From the dock came noises, shouts. They were hauling up the body. Josie told me afterward that there were four of them down in the mud, wearing waders. Another four on the dock. She watched the whole thing from the safety of Aunty Jean. They’d put a tent up, perched on the end of the dock and rocking in the wind because they had nothing to anchor it to, because the parking lot was starting to fill up with press. Cameron was talking to the journalists, while next to my boat they lifted her out of the mud and onto the dock. She was tiny, Caddy, probably weighed no more than a hundred pounds, but it took eight of them to lift her up.
“It will be strange, going back to a nine-to-five after this, won’t it?” he asked. His voice was jovial, a little forced. I think he was trying to distract me.
“It will. I don’t know if I’ll be able to do it. But the money will run out soon enough.”
“Does this thing work? I mean—does it go anywhere?”
“It could, I guess. I’ve never tried the engine but it does have one. That part of it is beyond my technical capability at the moment.”
“You should take it on a trip, before the money runs out.”
“Maybe I should.”
There was an awkward pause. I wanted to ask him about his job, what it was like. I wanted to ask if he was married, what he did when he wasn’t working. But none of it would come out. It sounded wrong, to be asking such things, given what was happening outside.
“Would you like a drink, Mr. Carling?” I asked at last. “Coffee?”
He smiled, a warm smile. “That would be great. Thank you. And call me Jim.”
“Jim. All right, then.” I pushed the blanket to one side and went to the galley, filling the kettle from the sink and putting it on the gas burner. At least I’d managed to clean the kitchen this morning. If he was going to spend time on my boat, he might as well see it at its best.

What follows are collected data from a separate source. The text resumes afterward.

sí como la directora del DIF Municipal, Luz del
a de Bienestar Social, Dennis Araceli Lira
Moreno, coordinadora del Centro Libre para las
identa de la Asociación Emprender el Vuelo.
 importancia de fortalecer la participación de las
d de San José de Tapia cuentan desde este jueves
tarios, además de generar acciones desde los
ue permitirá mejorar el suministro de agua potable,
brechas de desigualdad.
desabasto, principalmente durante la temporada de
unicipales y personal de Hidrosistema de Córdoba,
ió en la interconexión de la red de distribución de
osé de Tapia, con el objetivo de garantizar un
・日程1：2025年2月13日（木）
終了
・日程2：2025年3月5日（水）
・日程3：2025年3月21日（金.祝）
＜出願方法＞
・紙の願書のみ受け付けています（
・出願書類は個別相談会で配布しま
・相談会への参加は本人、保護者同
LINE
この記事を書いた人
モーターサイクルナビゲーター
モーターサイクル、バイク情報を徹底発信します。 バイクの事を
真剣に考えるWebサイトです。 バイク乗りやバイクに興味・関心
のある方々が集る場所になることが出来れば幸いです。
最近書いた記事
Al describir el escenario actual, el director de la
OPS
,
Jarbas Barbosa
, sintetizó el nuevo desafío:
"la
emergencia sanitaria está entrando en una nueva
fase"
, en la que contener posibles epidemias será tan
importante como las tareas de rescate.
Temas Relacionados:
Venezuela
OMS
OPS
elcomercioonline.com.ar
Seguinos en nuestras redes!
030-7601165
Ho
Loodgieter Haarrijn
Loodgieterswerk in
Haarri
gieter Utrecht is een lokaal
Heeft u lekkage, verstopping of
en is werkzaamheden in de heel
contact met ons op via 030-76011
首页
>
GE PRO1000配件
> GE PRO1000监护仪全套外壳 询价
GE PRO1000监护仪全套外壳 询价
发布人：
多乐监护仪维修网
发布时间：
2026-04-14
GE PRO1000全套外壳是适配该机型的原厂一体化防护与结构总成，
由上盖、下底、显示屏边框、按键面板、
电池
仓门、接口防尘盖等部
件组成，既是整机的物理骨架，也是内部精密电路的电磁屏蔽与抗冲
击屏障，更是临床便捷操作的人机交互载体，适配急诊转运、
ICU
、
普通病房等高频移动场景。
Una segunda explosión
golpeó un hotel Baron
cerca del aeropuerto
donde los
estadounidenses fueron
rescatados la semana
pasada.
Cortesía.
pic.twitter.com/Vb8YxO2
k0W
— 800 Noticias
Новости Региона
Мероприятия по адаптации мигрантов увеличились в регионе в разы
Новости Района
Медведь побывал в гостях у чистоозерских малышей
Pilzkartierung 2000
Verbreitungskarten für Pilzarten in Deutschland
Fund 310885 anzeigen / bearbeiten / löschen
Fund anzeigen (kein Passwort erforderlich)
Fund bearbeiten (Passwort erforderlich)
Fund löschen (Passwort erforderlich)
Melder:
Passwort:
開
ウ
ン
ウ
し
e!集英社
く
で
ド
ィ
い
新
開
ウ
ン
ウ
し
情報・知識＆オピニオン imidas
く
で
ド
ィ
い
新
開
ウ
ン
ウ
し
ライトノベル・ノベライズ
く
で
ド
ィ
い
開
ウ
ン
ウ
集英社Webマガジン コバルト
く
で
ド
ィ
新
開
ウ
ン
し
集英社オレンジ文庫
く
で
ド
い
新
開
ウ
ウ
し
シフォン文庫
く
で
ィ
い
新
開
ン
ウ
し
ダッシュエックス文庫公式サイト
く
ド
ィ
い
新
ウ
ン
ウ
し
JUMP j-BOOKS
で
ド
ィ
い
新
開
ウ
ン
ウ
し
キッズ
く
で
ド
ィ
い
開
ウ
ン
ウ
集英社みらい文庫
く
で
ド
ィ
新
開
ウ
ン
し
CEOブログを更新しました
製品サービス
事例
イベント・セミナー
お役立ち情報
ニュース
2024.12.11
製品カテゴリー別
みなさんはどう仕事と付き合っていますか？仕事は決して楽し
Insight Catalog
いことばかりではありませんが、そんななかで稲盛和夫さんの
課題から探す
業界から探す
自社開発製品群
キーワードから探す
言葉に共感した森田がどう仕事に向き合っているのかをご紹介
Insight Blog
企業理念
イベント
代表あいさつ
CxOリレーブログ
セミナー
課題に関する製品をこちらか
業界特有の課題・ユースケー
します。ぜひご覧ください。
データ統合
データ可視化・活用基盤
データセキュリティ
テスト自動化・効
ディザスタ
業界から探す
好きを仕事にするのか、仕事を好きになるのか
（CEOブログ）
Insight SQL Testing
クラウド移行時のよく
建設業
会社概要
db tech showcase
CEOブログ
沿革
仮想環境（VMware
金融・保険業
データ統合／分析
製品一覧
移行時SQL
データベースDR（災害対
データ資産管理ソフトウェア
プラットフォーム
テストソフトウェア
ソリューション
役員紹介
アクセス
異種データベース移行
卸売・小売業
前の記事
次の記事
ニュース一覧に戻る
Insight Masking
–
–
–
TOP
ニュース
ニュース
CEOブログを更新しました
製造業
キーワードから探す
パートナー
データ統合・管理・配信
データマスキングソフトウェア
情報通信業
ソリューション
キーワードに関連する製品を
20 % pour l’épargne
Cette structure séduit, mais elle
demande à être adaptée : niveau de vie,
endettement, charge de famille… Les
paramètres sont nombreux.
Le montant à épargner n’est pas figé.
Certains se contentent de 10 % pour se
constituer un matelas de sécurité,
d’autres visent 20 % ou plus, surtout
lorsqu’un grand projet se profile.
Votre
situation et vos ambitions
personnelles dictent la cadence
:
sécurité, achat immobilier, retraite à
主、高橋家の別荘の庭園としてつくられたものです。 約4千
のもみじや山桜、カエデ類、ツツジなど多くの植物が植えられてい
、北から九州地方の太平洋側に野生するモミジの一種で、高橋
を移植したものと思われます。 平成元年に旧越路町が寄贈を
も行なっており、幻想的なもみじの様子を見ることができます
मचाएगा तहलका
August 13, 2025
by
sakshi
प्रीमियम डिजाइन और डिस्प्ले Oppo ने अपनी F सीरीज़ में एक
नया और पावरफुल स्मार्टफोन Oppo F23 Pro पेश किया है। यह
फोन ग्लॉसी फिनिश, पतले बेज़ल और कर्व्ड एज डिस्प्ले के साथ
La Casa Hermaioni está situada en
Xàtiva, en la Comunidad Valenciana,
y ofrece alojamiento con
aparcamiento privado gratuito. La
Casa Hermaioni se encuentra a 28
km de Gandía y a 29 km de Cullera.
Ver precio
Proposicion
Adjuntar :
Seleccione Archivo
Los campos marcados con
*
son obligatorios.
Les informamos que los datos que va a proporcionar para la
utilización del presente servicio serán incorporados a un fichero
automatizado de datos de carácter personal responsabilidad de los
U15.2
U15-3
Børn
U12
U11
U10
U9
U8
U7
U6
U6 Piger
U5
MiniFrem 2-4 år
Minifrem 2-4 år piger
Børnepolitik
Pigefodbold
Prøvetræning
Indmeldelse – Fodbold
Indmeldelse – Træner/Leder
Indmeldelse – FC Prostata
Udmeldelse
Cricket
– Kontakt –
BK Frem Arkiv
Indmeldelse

“It’s an odd name for a boat,” he said. “Under the circumstances.”
“I guess so. It was already called that when I bought it. Apparently it’s bad luck to change the name.
”
I turned from the galley, and the way he was looking made me realize that I still hadn’t managed to get dressed again.
“I couldn’t be having much worse luck, really, could I?” I said.
“I guess it’s not really luck. Your boat is the closest to the river; if it was going to wash up anywhere it would be here.”
I wondered at what point Caddy had changed from a “she” to an “it.” The thought of it made me want to cry.
Carling stood.
“I think I would really like to look at the rest of the boat. You don’t mind?”
“Go ahead,” I said.
From here I could see down the hall to the end, to the hatch leading to the storage area at the bow. He wouldn’t go in there. If he did, I told myself, he would just see boxes, carpentry tools, tubs of emulsion and paintbrushes. But he wouldn’t go in there. Not with his suit on, at any rate.
He stopped at my bedroom and looked inside. “I like the skylight,” he called.
“Yes,” I said. “It’s nice to wake up to. I like it when it’s raining.”
He said something else, but the kettle was starting to whistle on the stove and I missed it. I poured water in the coffee mugs and left them, and went to find him.
He was in my bedroom, looking up at the skylight.
“I didn’t hear what you said, I’m sorry.”
He started a little and turned. “Oh, I just said . . . it’s cozy.”
We stood for a minute, facing each other. My jeans were on the floor by his feet, the duvet a tangle on the bed.
“I should . . . um . . . put my clothes on.”
“Oh, yes. Sure. Sorry.”
“You could finish making the coffee, if you like.”
His cheeks were pink. He squeezed past me and went back to the galley, while I pulled my jeans back on and found a thin sweater, one that didn’t make me look like an ancient mariner.
“I wouldn’t go in the bathroom,” I said as I went back to the galley. “Toilet needs emptying.”
“You have to empty the toilet?” he said, handing me a mug.
“Yes. You get used to it. When I redo the bathroom, I’m going to put one in with a bigger cassette, then I won’t need to empty it so often. Or maybe a composter.”